L’Aquila e il Dragone. Quando il titolo della mostra non coincide con il contenuto…

Si concluderà a breve, anzi brevissimo (il 6 febbraio 2011) la mostra esposta a Roma, Palazzo Venezia, dal titolo “I due imperi. L’Aquila e il Dragone”. L’evento, che si inserisce in una serie di iniziative culturali che da qualche anno a questa parte ha come obiettivo quello di presentarci la storia della civiltà cinese, propone, a sentire il titolo, un tema quantomai interessante e ricco di spunti e suggestioni: un confronto, possibile anche per i parametri cronologici scelti, tra due potenze mondiali che all’incirca  nello stesso periodo crearono, l’una sul Mediterraneo, l’altra negli sterminati territori dell’Asia, un impero non solo politico, ma culturale, nell’accezione più ampia del termine. Sui contatti tra le due civiltà a lungo si è favoleggiato e si continua a favoleggiare, e di fatto i due imperi erano a conoscenza l’uno dell’esistenza dell’altro, ma non si incontrarono mai direttamente.

La mostra prende avvio presentandoci l’Aquila – il mondo romano – in un modo un po’ particolare, che ha suscitato pareri contrastanti tra i visitatori: in una sala sono riuniti, a spot, alcuni caratteri della società romana, esemplificati attraverso pochi – e poco significativi in qualche caso – oggetti, più una spettacolare teoria di statuaria di epoca imperiale – tra cui un rilievo raffigurante un’Aquila cui avrei dato più risalto –e, in un ambiente di passaggio, alcuni saggi di pittura parietale romana. Si capisce il perché di questa scelta: siamo a Roma, per capire la civiltà romana non è certo una mostra il luogo più adatto, a fronte delle opportunità che la città offre con i suoi musei e i suoi monumenti. La scelta di essere una presentazione volutamente incompleta è più che giustificata e apprezzabile. Si può discutere piuttosto su cosa è stato scelto di mostrare, non su cosa si è scelto di non mostrare. Comunque, l’Aquila in questo modo ci viene richiamata alla mente forse, perché più tardi nel prosieguo della mostra troveremo dei richiami con il Dragone.

Serie di foto di scene con parametri intrinseci:
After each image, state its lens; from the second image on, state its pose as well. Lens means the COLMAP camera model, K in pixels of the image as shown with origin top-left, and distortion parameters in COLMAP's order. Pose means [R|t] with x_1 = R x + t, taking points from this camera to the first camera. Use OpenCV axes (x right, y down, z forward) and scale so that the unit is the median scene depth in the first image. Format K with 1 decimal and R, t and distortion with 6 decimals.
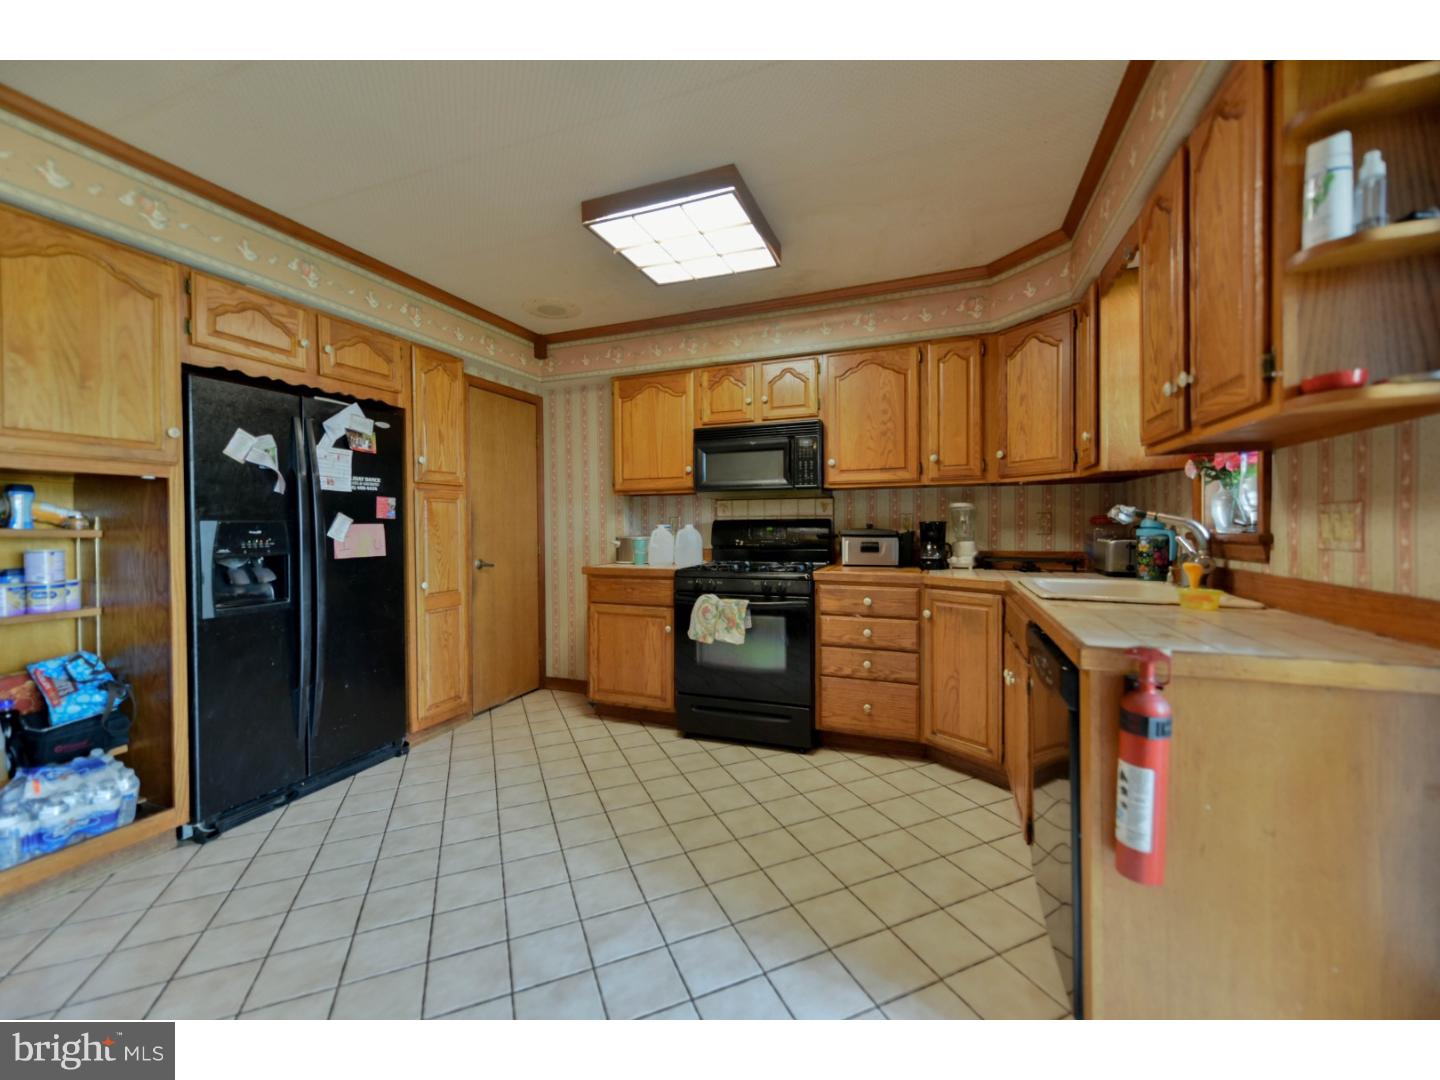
lens RADIAL K [[569.0, 0, 718.7], [0, 569.0, 531.3], [0, 0, 1]] dist [0.002692, -0.000131]
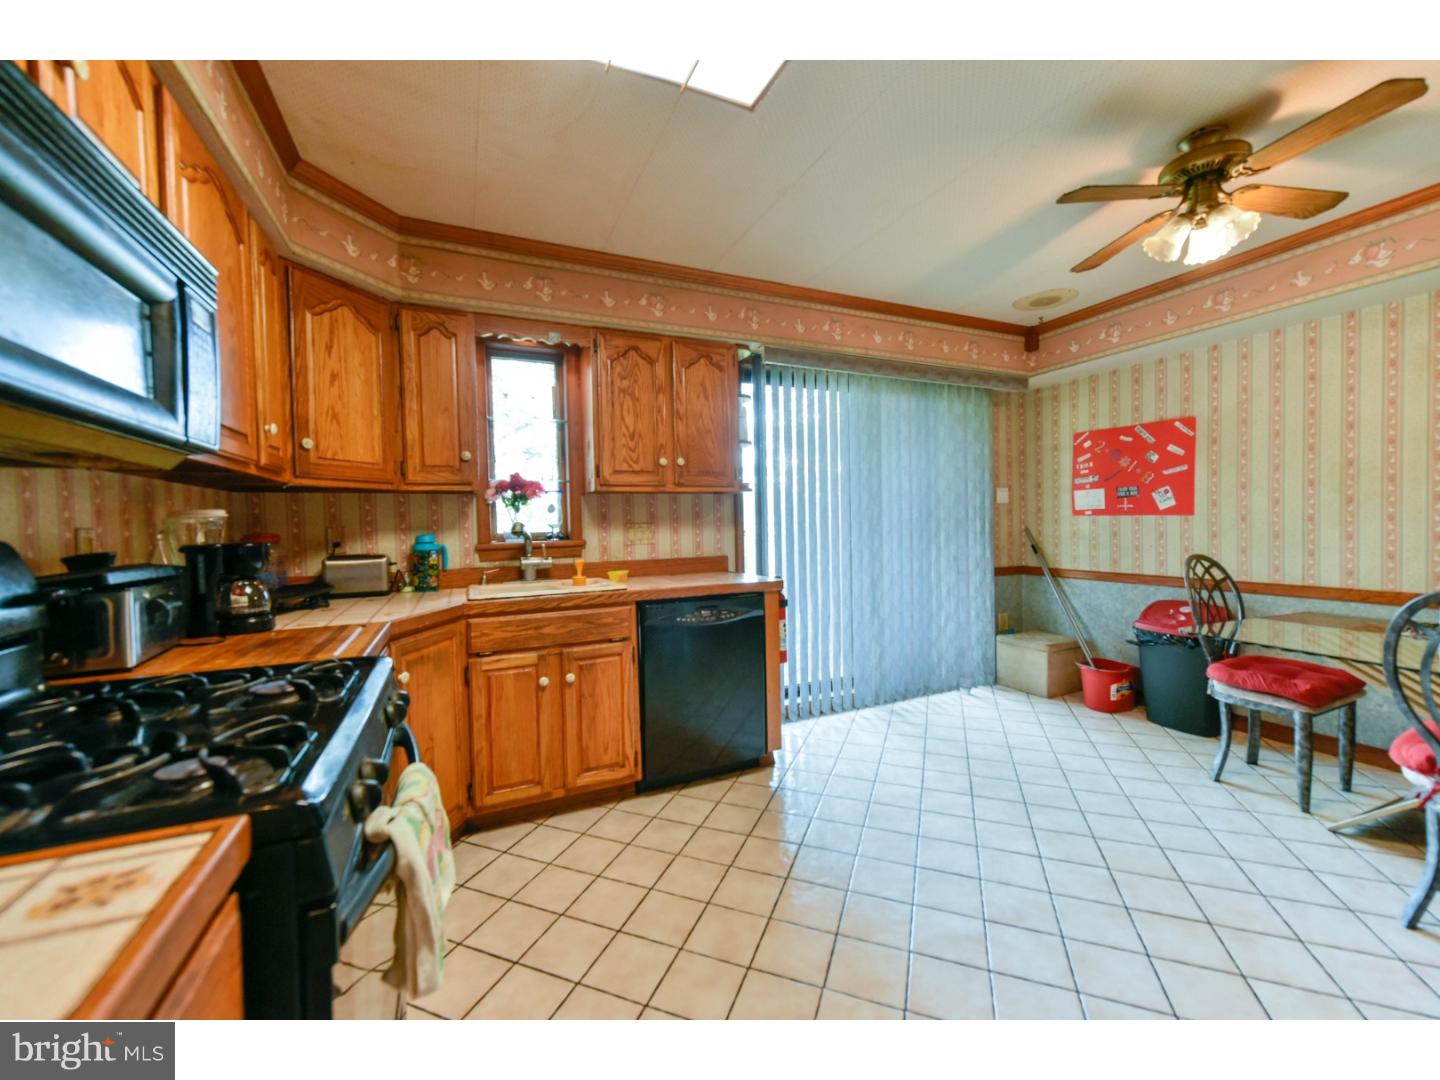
lens RADIAL K [[569.0, 0, 718.7], [0, 569.0, 531.3], [0, 0, 1]] dist [0.002692, -0.000131]
pose [[-0.711079, 0.011594, 0.703016, -0.333337], [0.033881, 0.999268, 0.017789, -0.022691], [-0.702295, 0.036468, -0.710951, 1.101056]]
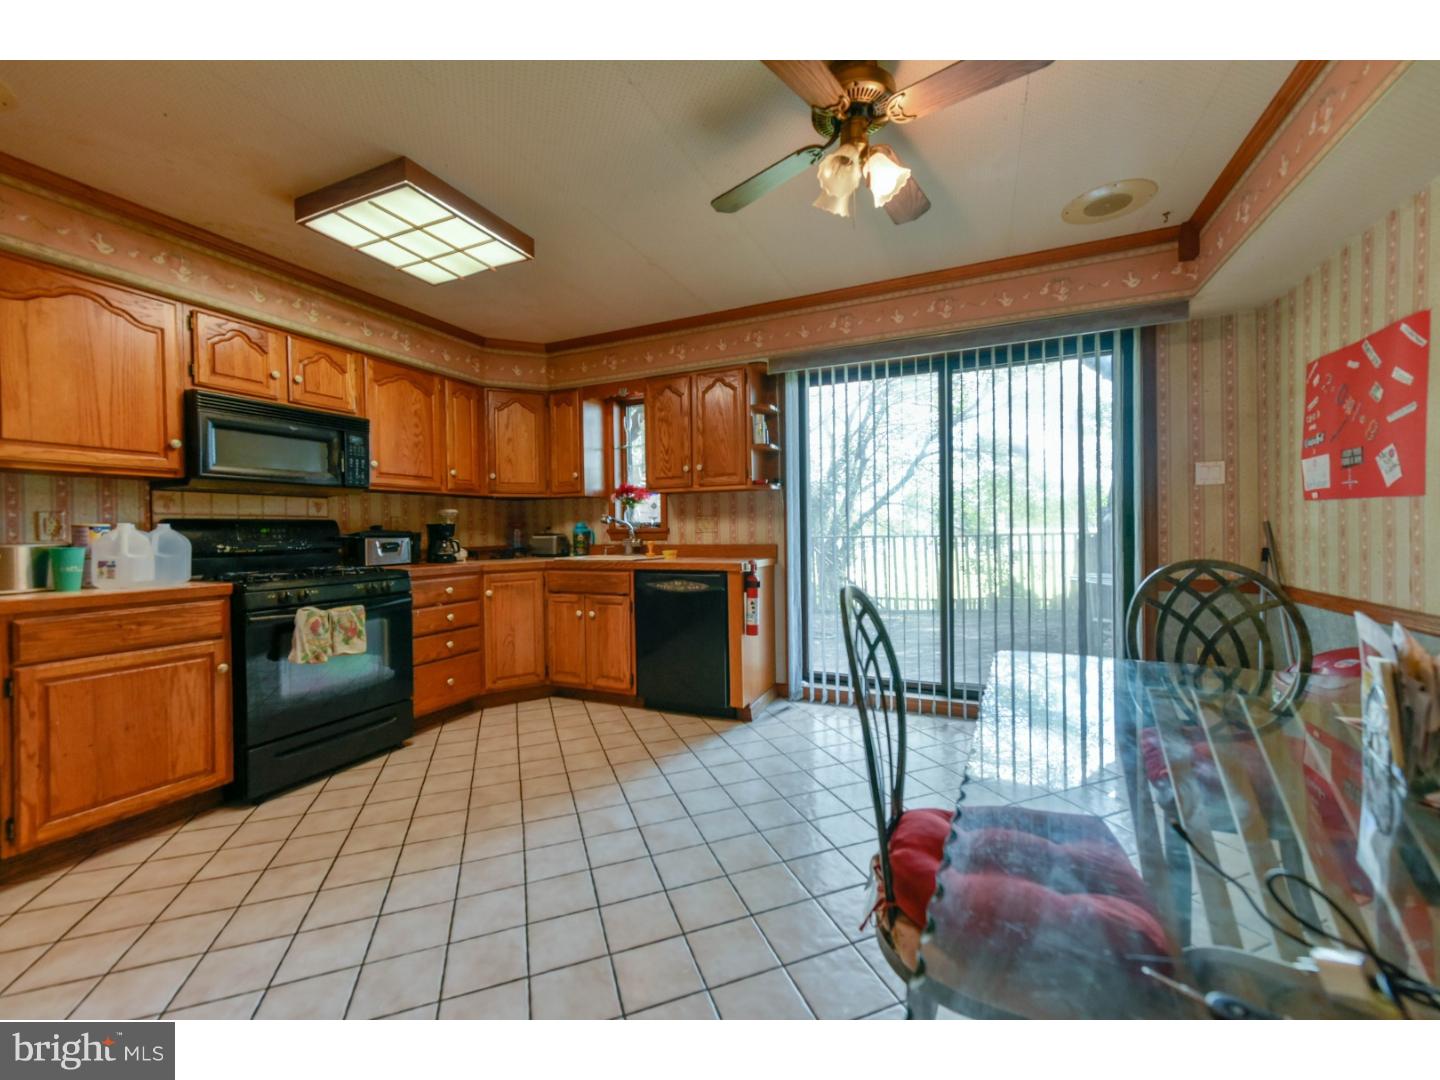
lens RADIAL K [[569.0, 0, 718.7], [0, 569.0, 531.3], [0, 0, 1]] dist [0.002692, -0.000131]
pose [[0.051136, 0.002925, 0.998687, -0.838145], [0.024244, 0.999697, -0.004169, 0.019041], [-0.998397, 0.024425, 0.051049, 0.364491]]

CONSEGNA: Scrivi il seguito del testo sulla mostra «I due imperi. L'Aquila e il Dragone», a partire dal punto in cui si ferma. Le voci non hanno alcun legame con il testo.

RISPOSTA:
Ma ciò non avviene. Del Dragone, la Cina delle dinastie Chin e Han dal 221 a.C. al 220 d.C., ci viene illustrata la cultura attraverso i corredi funerari, il rituale funebre, il racconto della loro concezione dell’immortalità. L’allestimento è ben illuminato, pochi oggetti significativi.. Si potrebbe obbiettare che non ci sono sufficienti spiegazioni per descrivere gli oggetti, ma verrà fatto notare che c’è la possibilità di prendere un’audioguida. Solo che sul più bello la mostra si interrompe. Bruscamente. Abbiamo intravisto l’Aquila, abbiamo viso il Dragone, manca il momento di sintesi, qualcosa che ci dica perché si è scelto di riunire sotto lo stesso titolo e sotto lo stesso tetto due civiltà così opposte, che in comune hanno solo di essere state due imperi sviluppatisi più o meno negli stessi secoli, ma che hanno una diversa visione della morte, diverse soluzioni architettoniche e, ovviamente, diverse esperienze artistiche e linguaggi figurativi. Perché sono state unite insieme? La domanda rimane, ormai martellante, mentre si torna mestamente verso l’uscita – ritornando indietro lungo il percorso – e la risposta è una sola: la mostra ha fallito il suo obiettivo, oppure, se era veramente questo il suo obiettivo, allora ha sbagliato titolo. Deludendo me, e non solo me, tra i visitatori.